::: Material for the task :::

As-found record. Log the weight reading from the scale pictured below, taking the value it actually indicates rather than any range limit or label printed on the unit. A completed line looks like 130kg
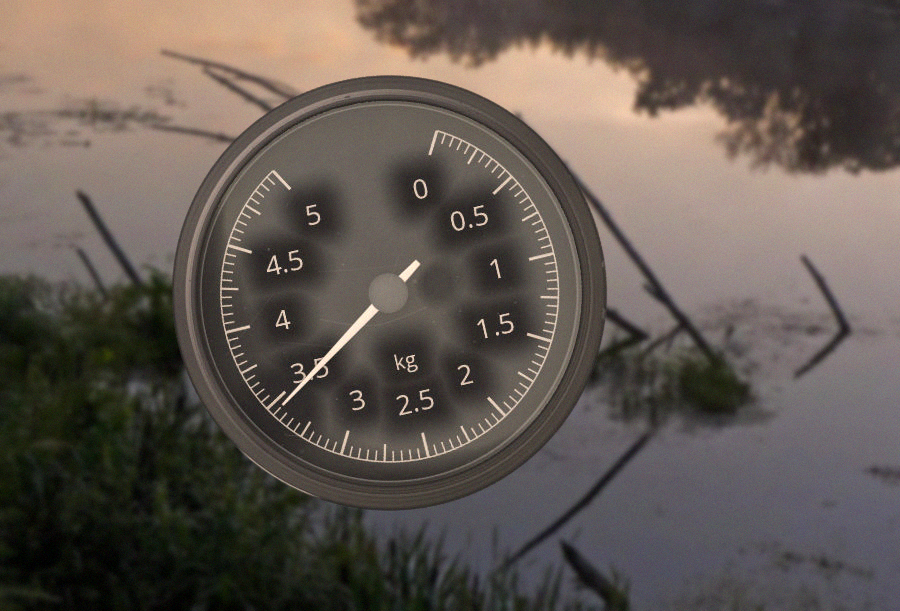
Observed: 3.45kg
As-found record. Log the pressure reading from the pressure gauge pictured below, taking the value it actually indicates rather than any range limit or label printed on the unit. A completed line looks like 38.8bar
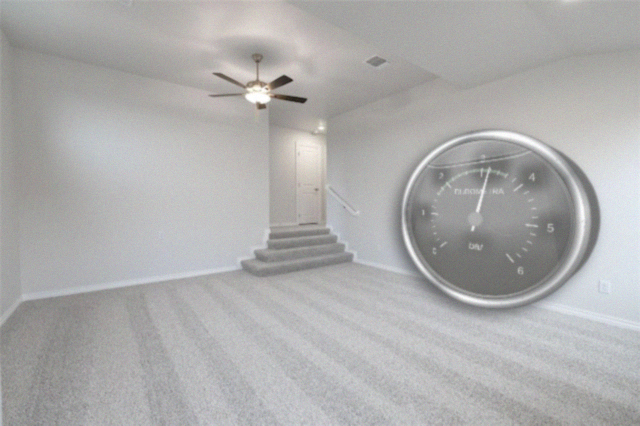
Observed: 3.2bar
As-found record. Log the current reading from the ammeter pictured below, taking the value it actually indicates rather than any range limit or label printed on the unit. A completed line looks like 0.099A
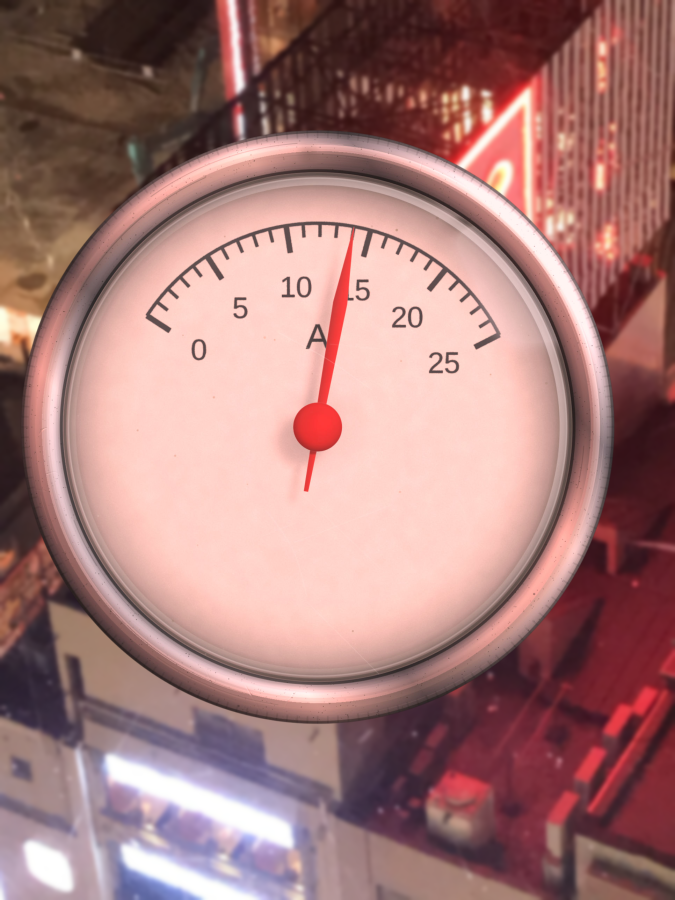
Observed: 14A
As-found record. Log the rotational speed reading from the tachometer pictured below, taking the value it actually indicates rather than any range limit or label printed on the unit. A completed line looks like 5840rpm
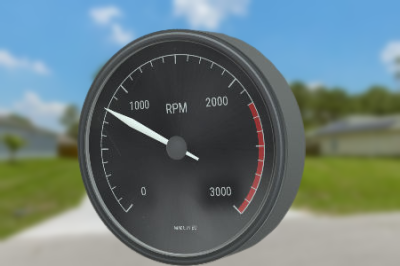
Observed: 800rpm
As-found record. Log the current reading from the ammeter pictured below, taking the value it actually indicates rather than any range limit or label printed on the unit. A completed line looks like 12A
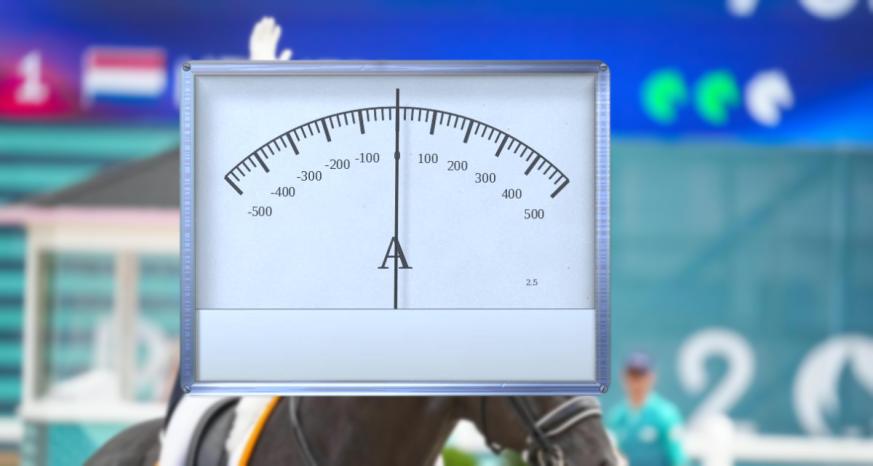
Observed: 0A
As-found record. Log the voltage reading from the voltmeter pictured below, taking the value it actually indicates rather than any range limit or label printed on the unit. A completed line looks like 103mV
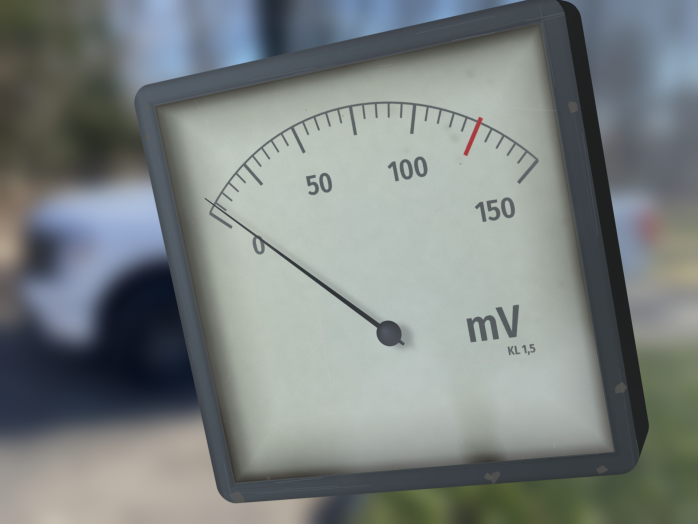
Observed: 5mV
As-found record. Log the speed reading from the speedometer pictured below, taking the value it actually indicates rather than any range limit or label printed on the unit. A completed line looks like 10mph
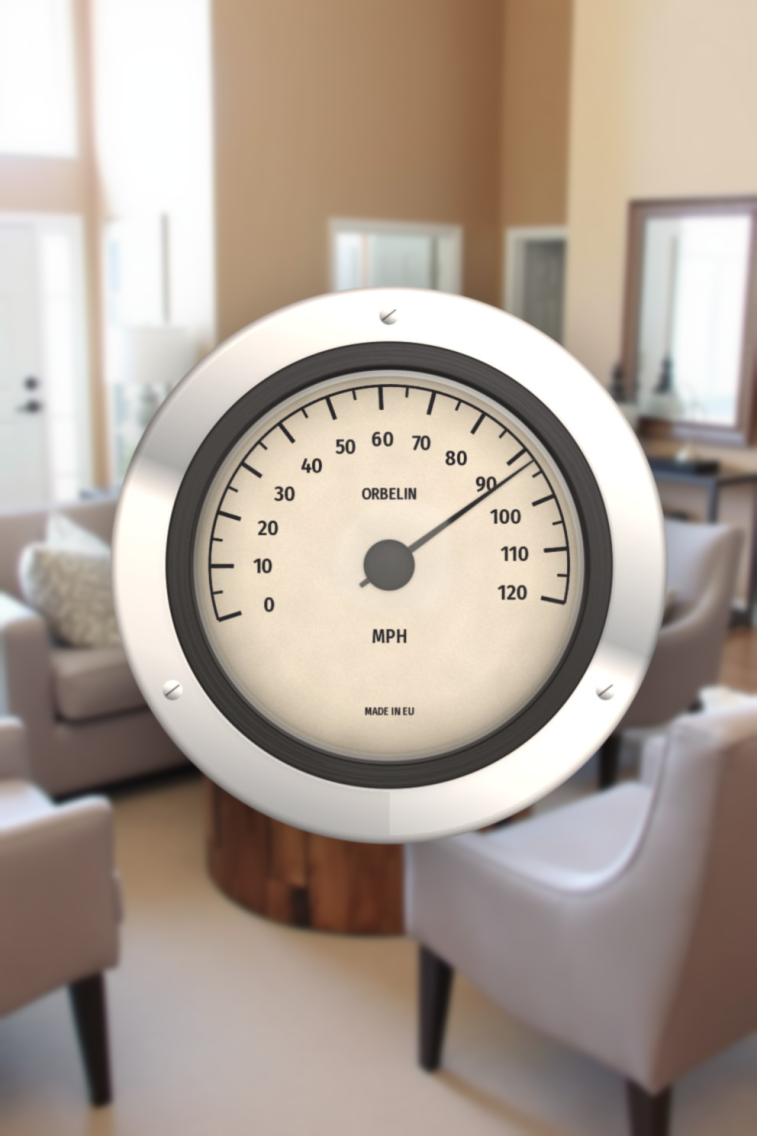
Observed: 92.5mph
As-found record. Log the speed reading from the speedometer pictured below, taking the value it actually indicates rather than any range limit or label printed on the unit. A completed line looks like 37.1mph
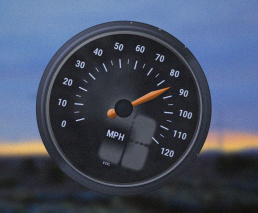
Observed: 85mph
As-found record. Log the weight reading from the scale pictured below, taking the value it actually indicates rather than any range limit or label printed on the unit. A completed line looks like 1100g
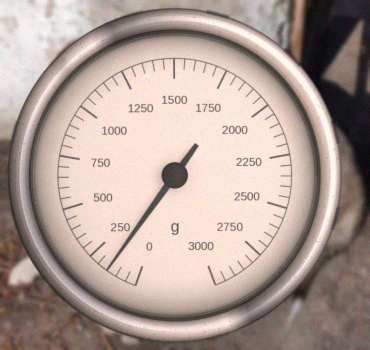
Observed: 150g
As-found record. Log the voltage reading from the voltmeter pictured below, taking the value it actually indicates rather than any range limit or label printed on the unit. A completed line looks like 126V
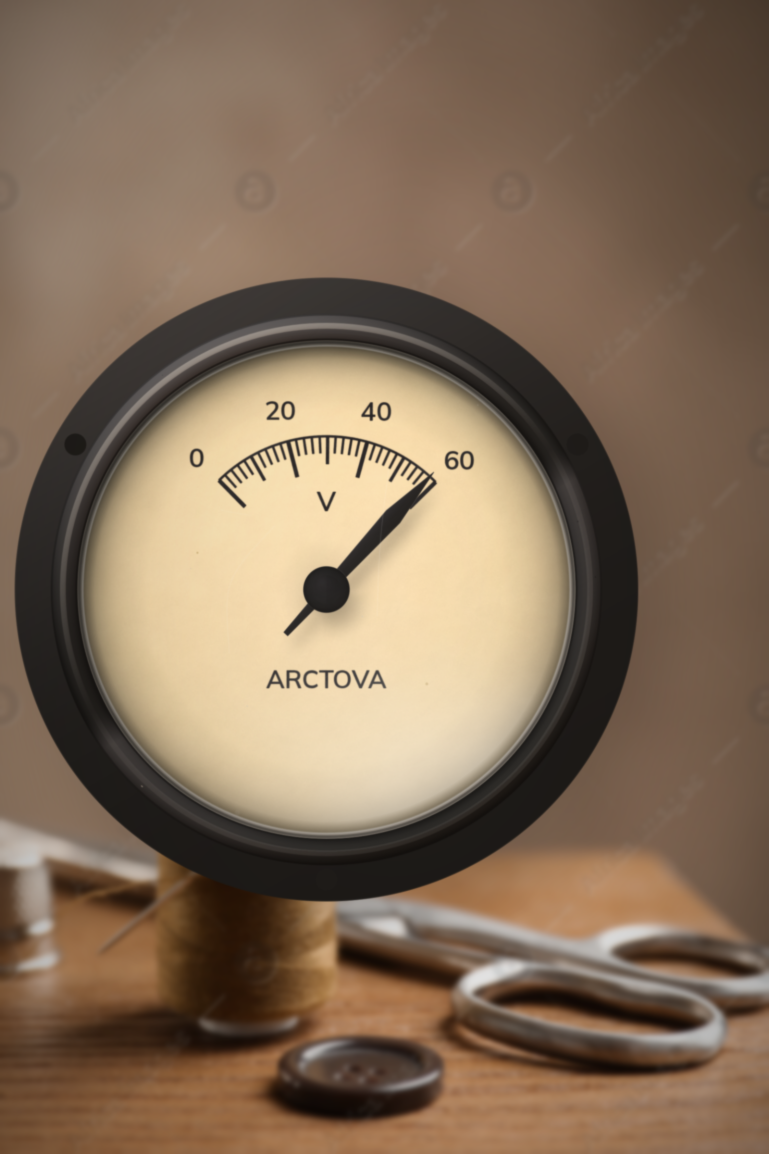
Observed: 58V
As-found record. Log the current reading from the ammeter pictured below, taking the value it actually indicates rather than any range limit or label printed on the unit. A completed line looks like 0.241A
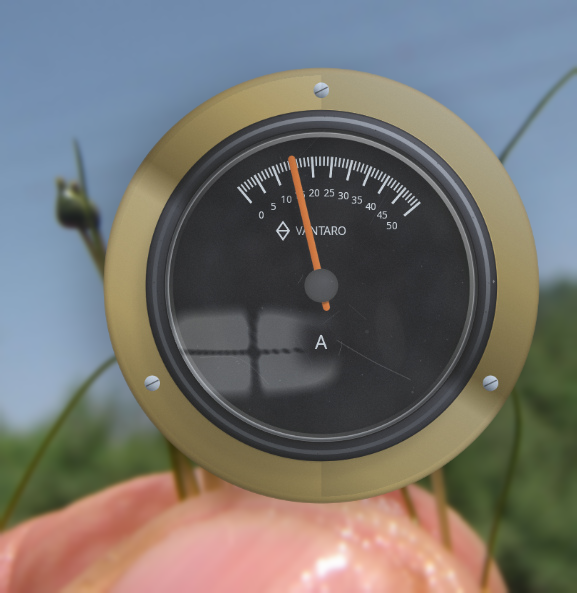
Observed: 15A
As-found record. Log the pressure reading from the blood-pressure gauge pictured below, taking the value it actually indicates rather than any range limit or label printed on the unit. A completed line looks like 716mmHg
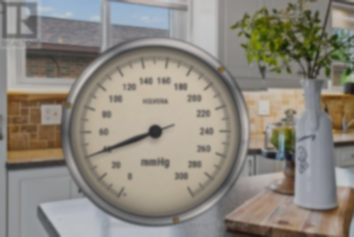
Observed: 40mmHg
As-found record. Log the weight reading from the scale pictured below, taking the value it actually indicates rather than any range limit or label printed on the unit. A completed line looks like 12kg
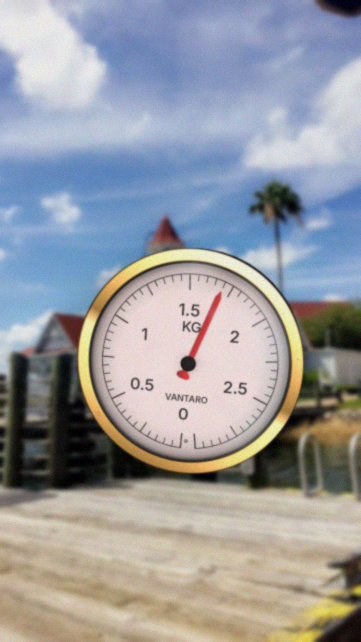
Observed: 1.7kg
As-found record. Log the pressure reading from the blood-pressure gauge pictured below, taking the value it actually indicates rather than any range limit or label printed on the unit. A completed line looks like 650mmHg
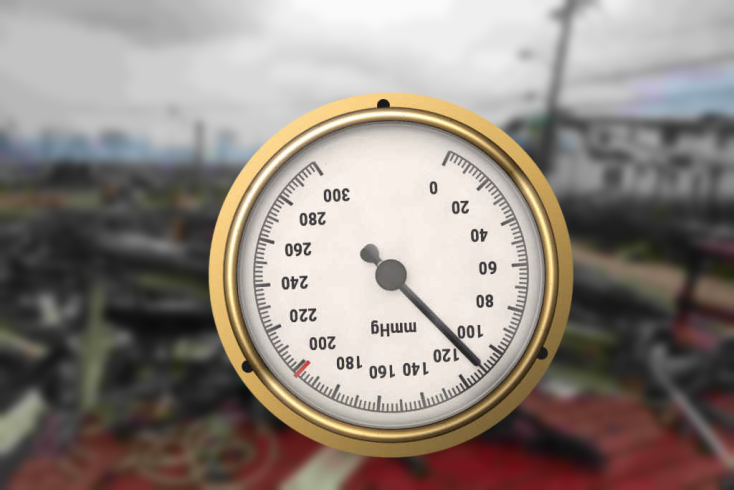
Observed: 110mmHg
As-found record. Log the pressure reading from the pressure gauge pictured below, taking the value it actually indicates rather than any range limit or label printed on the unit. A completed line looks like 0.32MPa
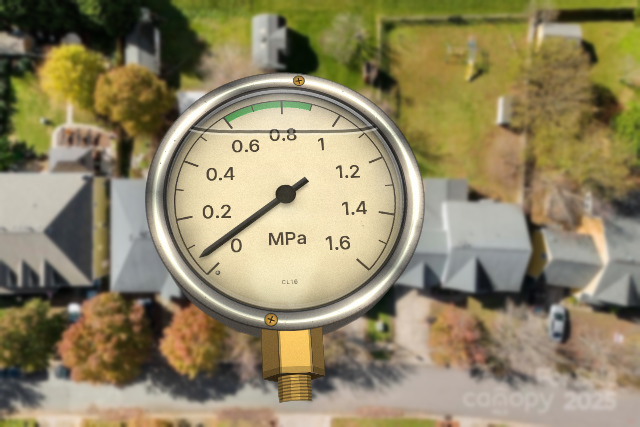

:::

Repeat word for word the records from the line with "looks like 38.8bar" to the line with "Observed: 800rpm", including both of those lines. Leave the pictures out.

Reply to the task:
As-found record. Log the pressure reading from the pressure gauge pictured below, taking the value it actually indicates rather than any range limit or label printed on the unit. A completed line looks like 38.8bar
Observed: 3.2bar
As-found record. Log the current reading from the ammeter pictured below, taking the value it actually indicates rather than any range limit or label printed on the unit. A completed line looks like 0.099A
Observed: 14A
As-found record. Log the rotational speed reading from the tachometer pictured below, taking the value it actually indicates rather than any range limit or label printed on the unit. A completed line looks like 5840rpm
Observed: 800rpm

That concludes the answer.